9. A method for measuring radio-frequency (RF) interference comprising:

receiving, from an access point (AP) medium access delay metric (AP_MAD);

determining, at the station (STA), a medium access delay metric (STA_MAD); and

determining RF interference by comparing the STA_MAD to the AP_MAD.

10. The method of claim 9, wherein determining RF interference by comparing the STA_MAD to the AP_MAD includes determining that the STA is experiencing higher RF interference when the STA_MAD measurement is higher than the AP_MAD.

11. The method of claim 9, wherein determining RF interference by comparing the STA_MAD to the AP_MAD includes determining that the AP is experiencing higher RF interference when the STA_MAD measurement is lower than the AP_MAD.

12. The method of claim 9, wherein determining RF interference by comparing the STA_CHAN_UTIL to the AP_CHAN_UTIL includes using a ratio of STA_CHAN_UTIL to AP_CHAN_UTIL to determine RF interference.

13. A method for measuring radio-frequency (RF) interference comprising:

determining a received fragments errors (FCS_ERROR_COUNT) over a specific time period;

determining a total number of received fragments (RECEIVED_FRAGMENT_COUNT) over the specific time period;

determining the received fragment error rate (RECEIVED_FRAGMENT_ERROR_RATE) by taking the ratio of the FCS_ERROR_COUNT and the RECEIVED_FRAGMENT_COUNT) for a given time; and

determining the change in the received fragment error rate over time (Δ_RECEIVED_FRAGMENT_ERROR_RATE); and

estimating RF based on the change in the received fragment error rate over time.

14. The method of claim 13, wherein the change in RF interference is determined by an increasing Δ_RECEIVED_FRAGMENT_ERROR_RATE, indicating that the STA or AP is experiencing higher RF interference.

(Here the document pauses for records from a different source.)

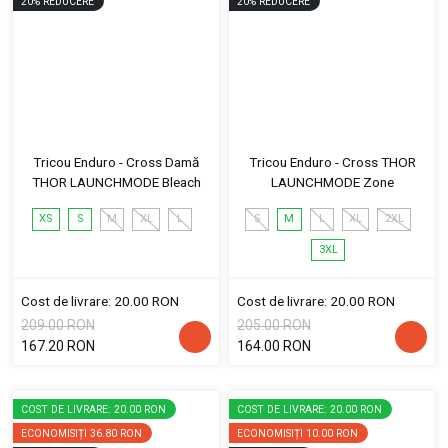
20
%
REDUCERE
20
%
REDUCERE
Tricou Enduro - Cross Damă
Tricou Enduro - Cross THOR
THOR LAUNCHMODE Bleach
LAUNCHMODE Zone
XS
S
M
XL
L
S
M
L
XL
2XL
3XL
Cost de livrare: 20.00 RON
Cost de livrare: 20.00 RON
209.00 RON
205.00 RON
167.20 RON
164.00 RON
COST DE LIVRARE: 20.00 RON
COST DE LIVRARE: 20.00 RON
ECONOMISIȚI
36.80 RON
ECONOMISIȚI
10.00 RON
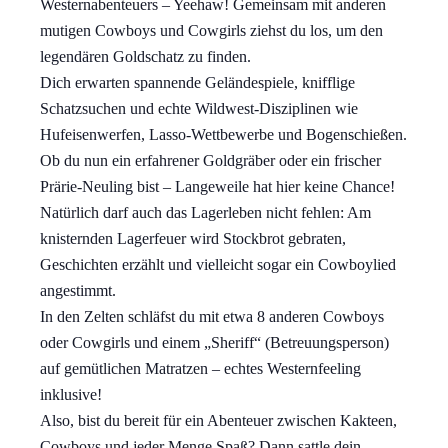
Westernabenteuers – Yeehaw! Gemeinsam mit anderen
mutigen Cowboys und Cowgirls ziehst du los, um den
legendären Goldschatz zu finden.
Dich erwarten spannende Geländespiele, knifflige
Schatzsuchen und echte Wildwest-Disziplinen wie
Hufeisenwerfen, Lasso-Wettbewerbe und Bogenschießen.
Ob du nun ein erfahrener Goldgräber oder ein frischer
Prärie-Neuling bist – Langeweile hat hier keine Chance!
Natürlich darf auch das Lagerleben nicht fehlen: Am
knisternden Lagerfeuer wird Stockbrot gebraten,
Geschichten erzählt und vielleicht sogar ein Cowboylied
angestimmt.
In den Zelten schläfst du mit etwa 8 anderen Cowboys
oder Cowgirls und einem „Sheriff“ (Betreuungsperson)
auf gemütlichen Matratzen – echtes Westernfeeling
inklusive!
Also, bist du bereit für ein Abenteuer zwischen Kakteen,
Cowboys und jeder Menge Spaß? Dann sattle dein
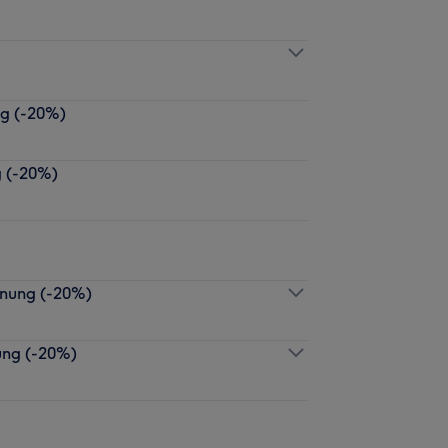
g (-20%)
 (-20%)
nung (-20%)
ng (-20%)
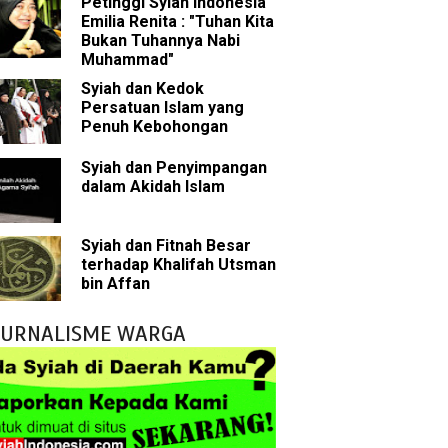
Petinggi Syiah Indonesia
 Akal dalam Islam
Emilia Renita : "Tuhan Kita
Bukan Tuhannya Nabi
p Mahdi
Muhammad"
Syiah dan Kedok
han
Persatuan Islam yang
Penuh Kebohongan
g Wilayah Imam
Syiah dan Penyimpangan
dalam Akidah Islam
ala
h
Syiah dan Fitnah Besar
terhadap Khalifah Utsman
yang Akan Muncul
bin Affan
agai Perantara kepada Allah
JURNALISME WARGA
ebagai Musuh?
n Para Sahabat
liki Ilmu Ghaib?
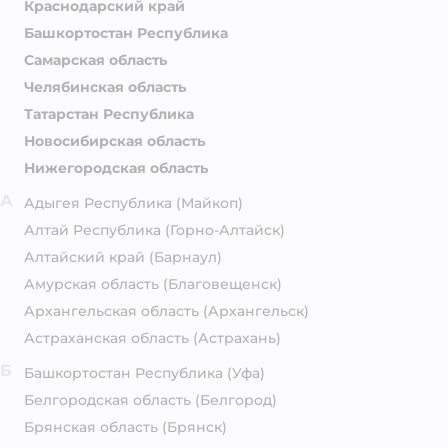
Краснодарский край
Башкортостан Республика
Самарская область
Челябинская область
Татарстан Республика
Новосибирская область
Нижегородская область
А
Адыгея Республика
(Майкоп)
Алтай Республика
(Горно-Алтайск)
Алтайский край
(Барнаул)
Амурская область
(Благовещенск)
Архангельская область
(Архангельск)
Астраханская область
(Астрахань)
Б
Башкортостан Республика
(Уфа)
Белгородская область
(Белгород)
Брянская область
(Брянск)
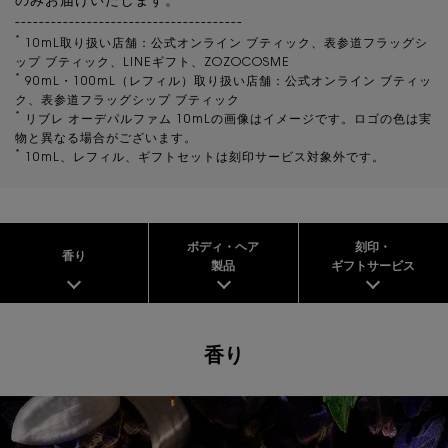
のみお届けいたします。
--------------------------------------
*
10mL取り扱い店舗：公式オンライン ブティック、表参道フラッグシ
ップ ブティック、LINEギフト、ZOZOCOSME
*
90mL・100mL（レフィル）取り扱い店舗：公式オンライン ブティッ
ク、表参道フラッグシップ ブティック
*
リブレ オーデパルファム 10mLの画像はイメージです。ロゴの色は実
物と異なる場合がございます。
*
10mL、レフィル、ギフトセットは刻印サービス対象外です。
ボディ・ヘア
刻印・
香り
製品
ギフトサービス
香り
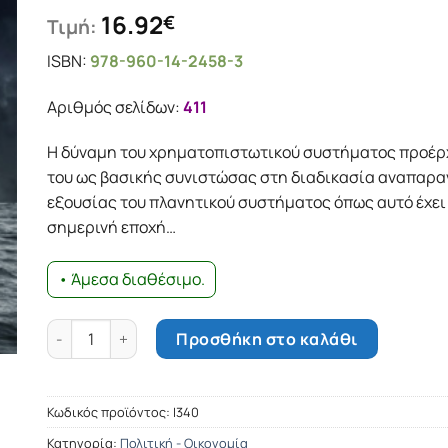
16.92
€
Τιμή:
ISBN:
978-960-14-2458-3
Αριθμός σελίδων:
411
Η δύναμη του χρηματοπιστωτικού συστήματος προέρχ
του ως βασικής συνιστώσας στη διαδικασία αναπαρ
εξουσίας του πλανητικού συστήματος όπως αυτό έχε
σημερινή εποχή…
• Άμεσα διαθέσιμο.
Οι σύγχρονες κρίσεις του παγκόσμιου χρηματοπιστωτι
Προσθήκη στο καλάθι
Κωδικός προϊόντος:
Ι340
Κατηγορία:
Πολιτική - Οικονομία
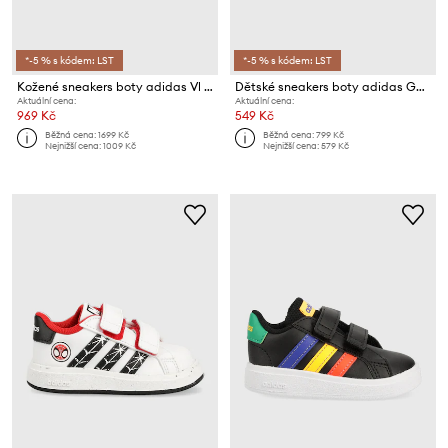
*-5 % s kódem: LST
*-5 % s kódem: LST
Kožené sneakers boty adidas Vl Court
Dětské sneakers boty adidas GRAND COURT
Aktuální cena:
Aktuální cena:
969 Kč
549 Kč
Běžná cena:
1699 Kč
Běžná cena:
799 Kč
Nejnižší cena:
1009 Kč
Nejnižší cena:
579 Kč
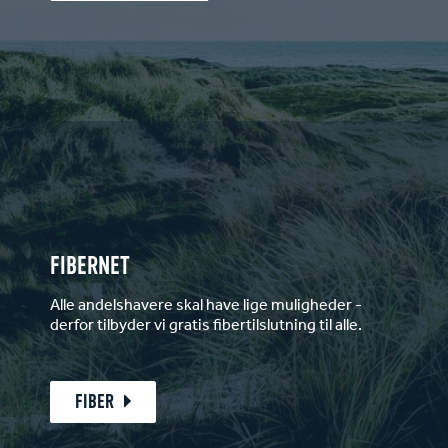
FIBERNET
Alle andelshavere skal have lige muligheder -
derfor tilbyder vi gratis fibertilslutning til alle.
FIBER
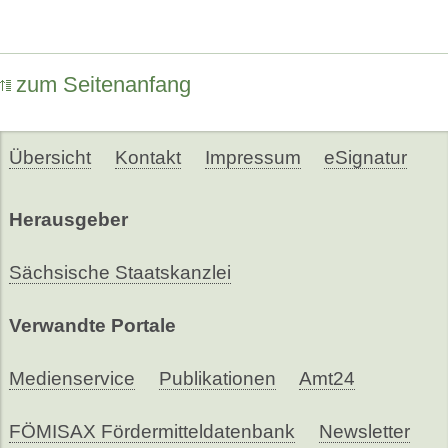
zum Seitenanfang
Übersicht
Kontakt
Impressum
eSignatur
Herausgeber
Sächsische Staatskanzlei
Verwandte Portale
Medienservice
Publikationen
Amt24
FÖMISAX Fördermitteldatenbank
Newsletter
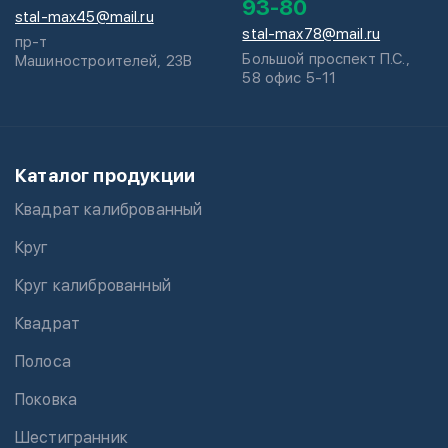
93-80
stal-max45@mail.ru
stal-max78@mail.ru
пр-т
Большой проспект П.С.,
Машиностроителей, 23В
58 офис 5-11
Каталог продукции
Квадрат калиброванный
Круг
Круг калиброванный
Квадрат
Полоса
Поковка
Шестигранник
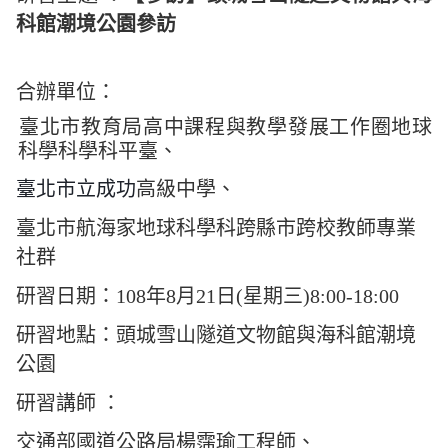
科館潮境公園參訪
合辦單位：
臺北市教育局高中課程與教學發展工作圈地球
科學科學科平臺、
臺北市立成功
高級中學、
臺北市航海家地球科學科跨縣市跨校教師專業
社群
研習日期：108年8月21日(星期三)8:00-18:00
研習地點：頭城雪山隧道文物館與海科館潮境
公園
研習講師 ：
交通部國道公路局楊霈瑜工程師、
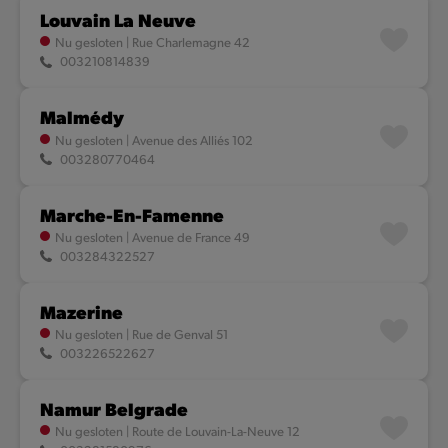
Louvain La Neuve
Nu gesloten
|
Rue Charlemagne 42
003210814839
Malmédy
Nu gesloten
|
Avenue des Alliés 102
003280770464
Marche-En-Famenne
Nu gesloten
|
Avenue de France 49
003284322527
Mazerine
Nu gesloten
|
Rue de Genval 51
003226522627
Namur Belgrade
Nu gesloten
|
Route de Louvain-La-Neuve 12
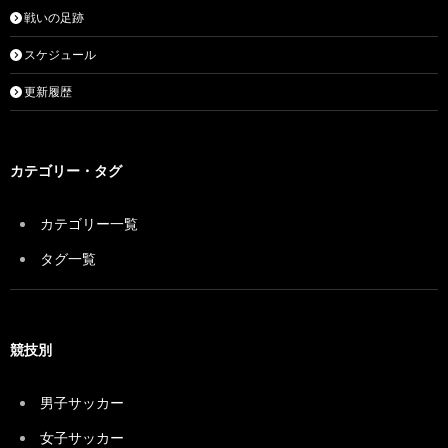
戦いの足跡
スケジュール
更新履歴
カテゴリー・タグ
カテゴリー一覧
タグ一覧
競技別
男子サッカー
女子サッカー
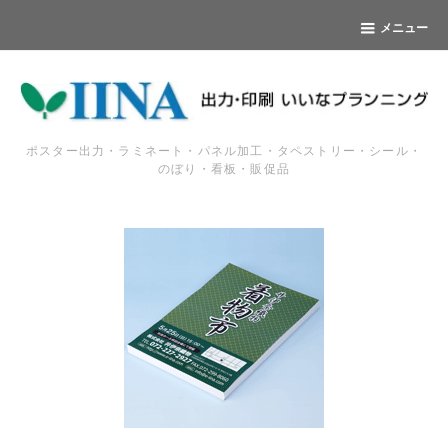
メニュー
ポスター出力・ラミネート・パネル加工・タペストリー・シール・
のぼり・看板・販促品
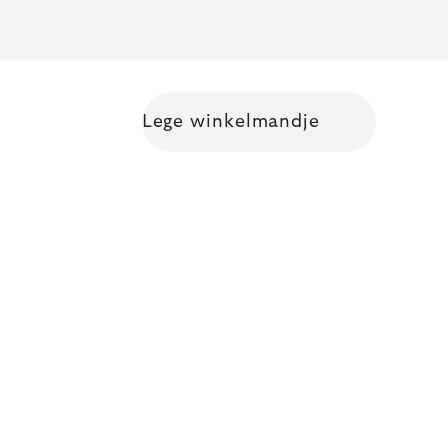
Lege winkelmandje
Shopping cart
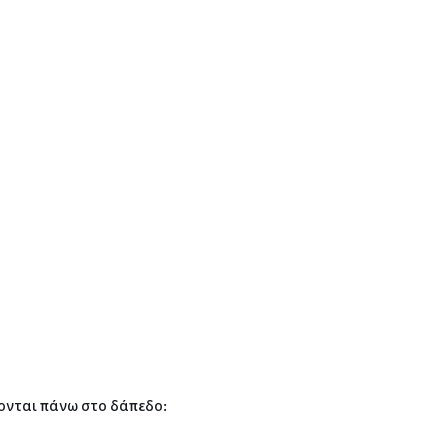
κονται πάνω στο δάπεδο:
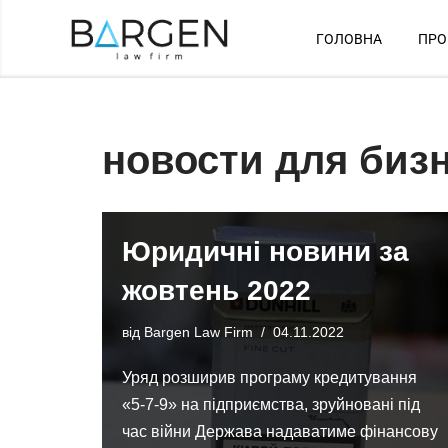
ГОЛОВНА
ПРО
Перейти
до
вмісту
новости для биз
Юридичні новини за
жовтень 2022
від
Bargen Law Firm
04.11.2022
Уряд розширив програму кредитування
«5-7-9» на підприємства, зруйновані під
час війни Держава надаватиме фінансову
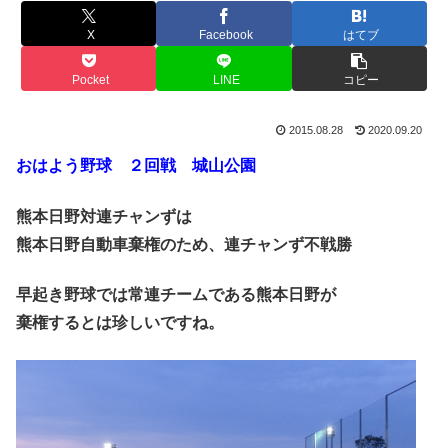
X
Facebook
はてブ
Pocket
LINE
コピー
2015.08.28
2020.09.20
おはよう野球 ２回戦 城山公園
熊本日野対連チャンずは
熊本日野自動車棄権のため、連チャンず不戦勝
早起き野球では常連チームである熊本日野が
棄権するとは珍しいですね。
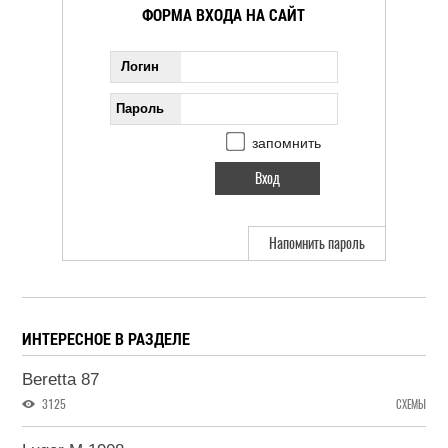
ФОРМА ВХОДА НА САЙТ
Логин
Пароль
запомнить
Напомнить пароль
ИНТЕРЕСНОЕ В РАЗДЕЛЕ
Beretta 87
3125
СХЕМЫ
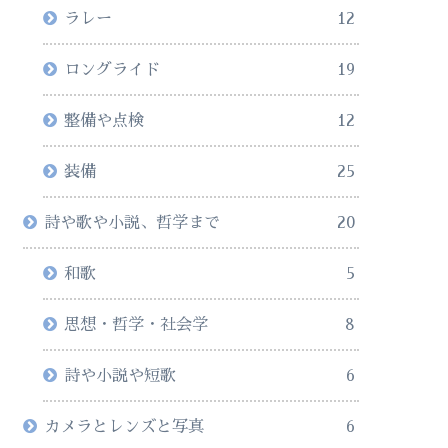
ラレー
12
ロングライド
19
整備や点検
12
装備
25
詩や歌や小説、哲学まで
20
和歌
5
思想・哲学・社会学
8
詩や小説や短歌
6
カメラとレンズと写真
6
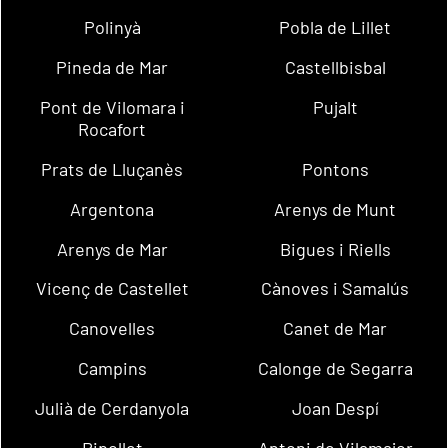
Polinyà
Pobla de Lillet
Pineda de Mar
Castellbisbal
Pont de Vilomara i
Pujalt
Rocafort
Prats de Lluçanès
Pontons
Argentona
Arenys de Munt
Arenys de Mar
Bigues i Riells
Vicenç de Castellet
Cànoves i Samalús
Canovelles
Canet de Mar
Campins
Calonge de Segarra
Julià de Cerdanyola
Joan Despí
Ripollet
Antoni de Vilamajor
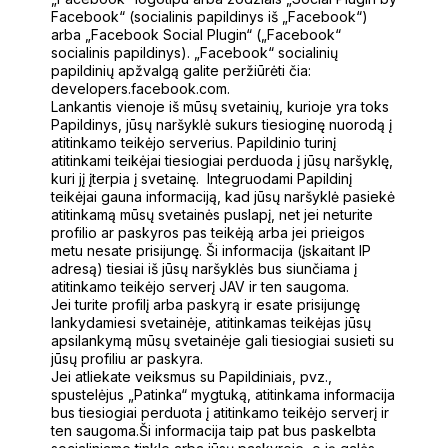
Facebook“ (socialinis papildinys iš „Facebook“)
arba „Facebook Social Plugin“ („Facebook“
socialinis papildinys). „Facebook“ socialinių
papildinių apžvalgą galite peržiūrėti čia:
developers.facebook.com.
Lankantis vienoje iš mūsų svetainių, kurioje yra toks
Papildinys, jūsų naršyklė sukurs tiesioginę nuorodą į
atitinkamo teikėjo serverius. Papildinio turinį
atitinkami teikėjai tiesiogiai perduoda į jūsų naršyklę,
kuri jį įterpia į svetainę. Integruodami Papildinį
teikėjai gauna informaciją, kad jūsų naršyklė pasiekė
atitinkamą mūsų svetainės puslapį, net jei neturite
profilio ar paskyros pas teikėją arba jei prieigos
metu nesate prisijungę. Ši informacija (įskaitant IP
adresą) tiesiai iš jūsų naršyklės bus siunčiama į
atitinkamo teikėjo serverį JAV ir ten saugoma.
Jei turite profilį arba paskyrą ir esate prisijungę
lankydamiesi svetainėje, atitinkamas teikėjas jūsų
apsilankymą mūsų svetainėje gali tiesiogiai susieti su
jūsų profiliu ar paskyra.
Jei atliekate veiksmus su Papildiniais, pvz.,
spustelėjus „Patinka“ mygtuką, atitinkama informacija
bus tiesiogiai perduota į atitinkamo teikėjo serverį ir
ten saugoma.Ši informacija taip pat bus paskelbta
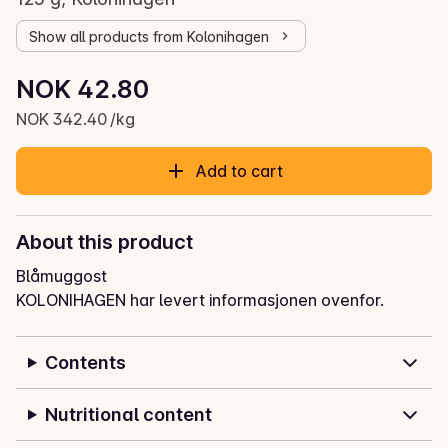
Show all products from Kolonihagen
Unit price: NOK 342.40 /kg
NOK 42.80
Current price is: NOK 42.80
NOK 342.40 /kg
Add to cart
About this product
Blåmuggost
KOLONIHAGEN har levert informasjonen ovenfor.
Contents
Nutritional content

15. The method of claim 14, wherein determining change in RF interference is determined by a decreasing A_RECEIVED_FRAGMENT_ERROR_RATE, indicating that the STA or is experiencing lower RF interference.

16. The method of claim 14, wherein determining change in RF interference is determined by a ratio of STA-ANPI at two different times, indicating that the STA is experiencing lower or higher RF interference.

17. A method for measuring radio-frequency (RF) interference comprising:

Measuring the fragment error rate rate of change of the stations average noise power indicator (STA_ANPI);

determining, the station (STA) an ANPI (STA_ANPI) at two different times; and

determining RF interference by comparing these STA_ANPI values to each other.

18. The method of claim 17, wherein determining change in RF interference is determined by an increasing STA-ANPI, indicating that the STA is experiencing higher RF interference.

19. The method of claim 17, wherein determining change in RF interference is determined by a decreasing STA-ANPI, indicating that the STA is experiencing lower RF interference.

20. The method of claim 17, wherein determining change in RF interference is determined by a ratio of STA-ANPI at two different times, indicating that the STA is experiencing lower or higher RF interference.

21. A method for measuring radio-frequency (RF) interference comprising:

measuring a throughput;

determining a channel utilization at the AP (AP_CHAN_UTIL);

determining, a BSS throughput (BSS_THROUGHPUT);

determining a ratio of the AP_CHAN_UTIL to the BSS_THROUGHPUT (AP_CHAN_UTIL/BSS_THROUGHPUT);

determining a rate of change of AP_CHAN_UTIL/BSS_THROUGHPUT (Δ_AP_CHAN_UTIL/BSS_THROUGHPUT); and

determining an RF interference based on the Δ_AP_CHAN_UTIL/BSS_THROUGHPUT.

22. The method of claim 21 further comprising: determining a change in RF interference by an increasing AP_CHAN_UTIL/BSS_THROUGHPUT, indicating that the BSS is experiencing higher RF interference.

23. The method of claim 21 further comprising: determining a change in RF interference by a decreasing AP_CHAN_UTIL/BSS_THROUGHPUT, indicating that the BSS is experiencing lower RF interference.

24. The method of claim 21, further comprising: determining a change in RF interference by a ratio of AP_CHAN_UTIL/BSS_THROUGHPUT at two different times, indicating that the BSS is experiencing lower or higher RF interference.